After “Dirty Dancing,” the popular multimedia Beatles tribute “Rain” returns to Sacramento after a strong run in 2011. The show features four onstage musicians playing and singing hits and rarities from the Fab Four’s celebrated catalog while dressing in period costumes representing the group’s influential stylistic shifts.
“Once,” winner of eight Tony Awards, arrives at the Community Center Theater in April 2015. Based on the hit independent film – with music and lyrics by Academy Award winners Glen Hansard and Markéta Irglová – the production not only has its performers playing instruments live on stage, but its set includes a working bar.
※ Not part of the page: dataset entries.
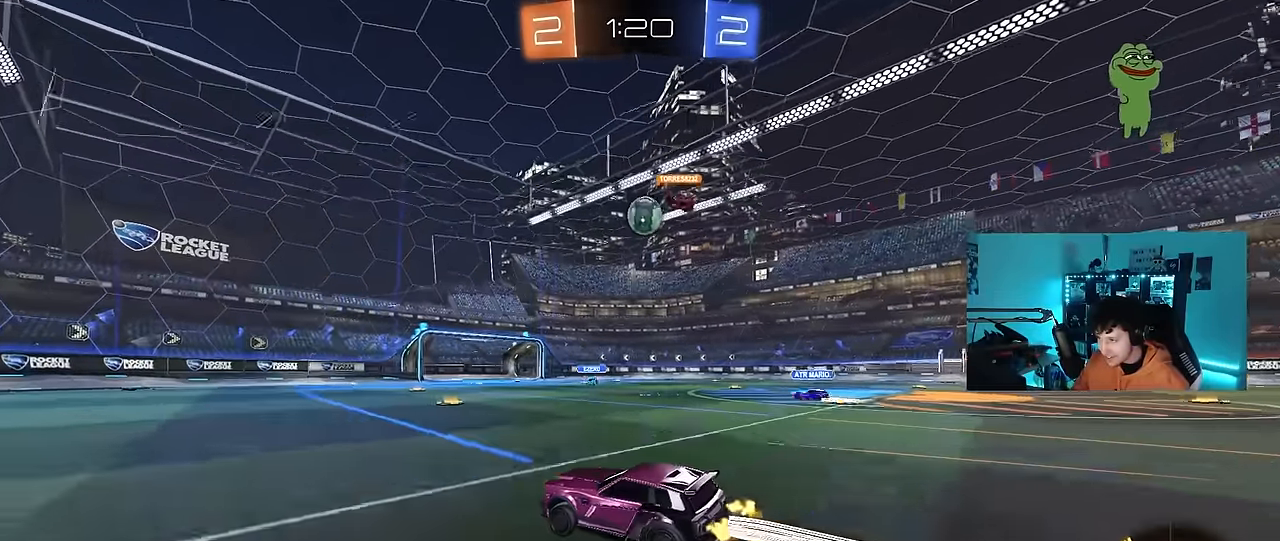
{"keys": ["w"], "mouse": [], "events": [[34, "d", "down"], [117, "d", "up"]]}
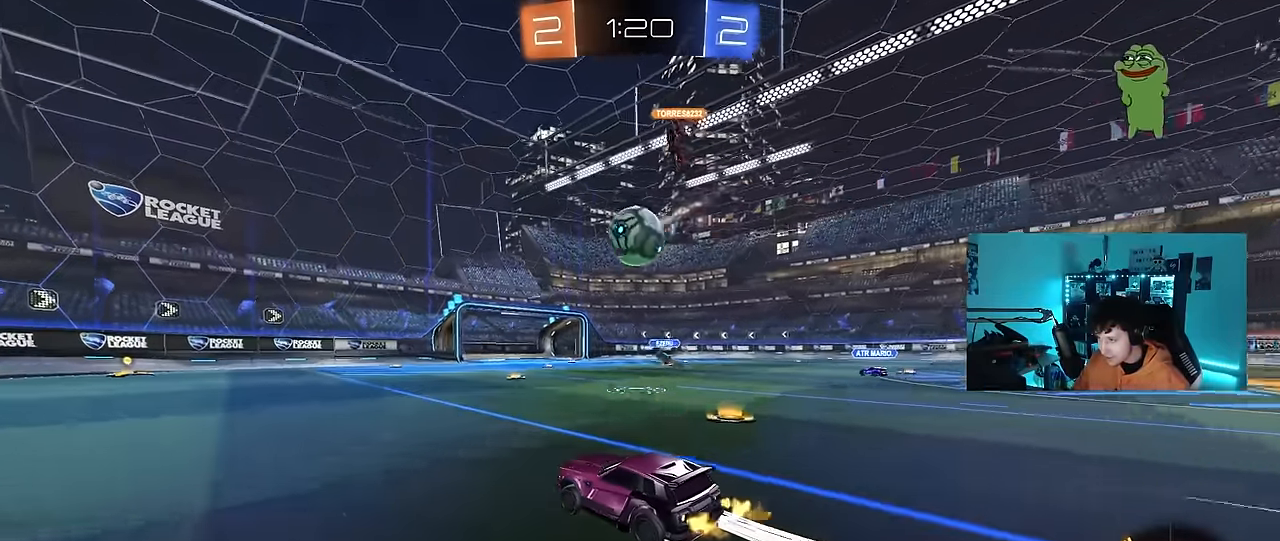
{"keys": [], "mouse": ["left", "right"], "events": [[134, "d", "down"], [184, "w", "up"], [234, "d", "up"], [234, "mouse_left", "down"], [284, "mouse_right", "down"], [334, "d", "down"], [334, "s", "down"], [367, "mouse_right", "up"], [417, "d", "up"], [417, "s", "up"], [467, "mouse_right", "down"]]}
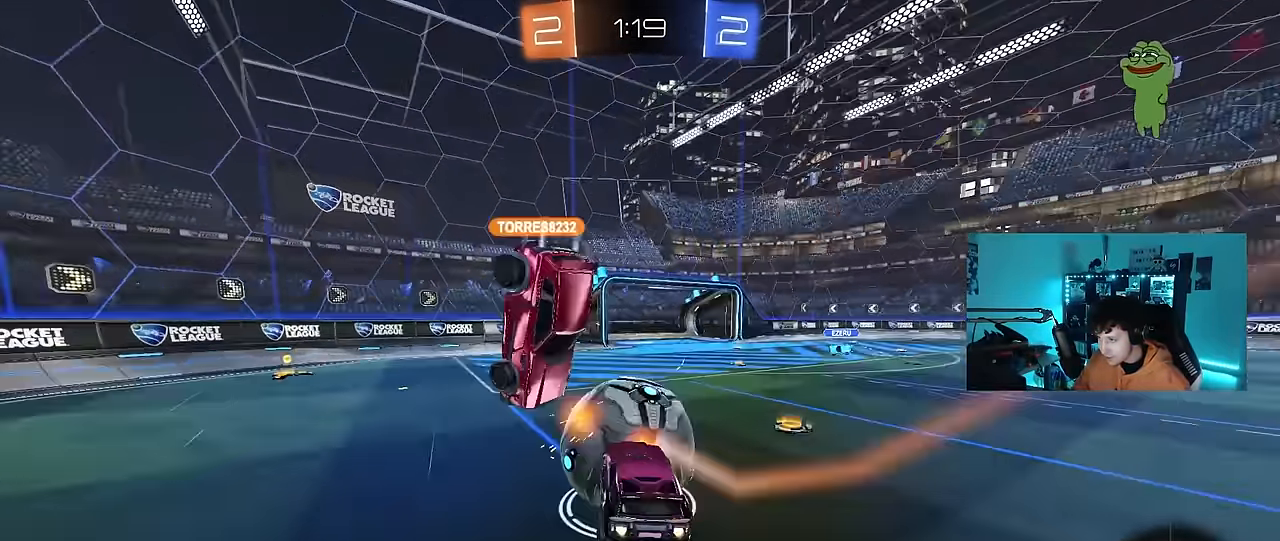
{"keys": ["d"], "mouse": ["left"], "events": [[50, "a", "down"], [50, "s", "down"], [100, "shift", "down"], [150, "mouse_right", "up"], [200, "mouse_left", "up"], [200, "s", "up"], [334, "mouse_left", "down"], [334, "shift", "up"], [334, "w", "down"], [384, "d", "down"], [434, "a", "up"], [434, "w", "up"]]}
“Before the show the audience is invited up to buy a drink, and at intermission they’re invited to buy a drink,” Lewis said.
The final show of the season is May’s “Rodgers + Hammerstein’s Cinderella,” which had its revival open March 3, 2013, at the Broadway Theatre in New York, where it’s still running. The production features a reworked book by playwright Douglas Carter Beane and new orchestrations of the score. The Music Circus produced the original Rodgers and Hammerstein version in 1961.
“It’s just a beautiful, classic piece of work,” Lewis said.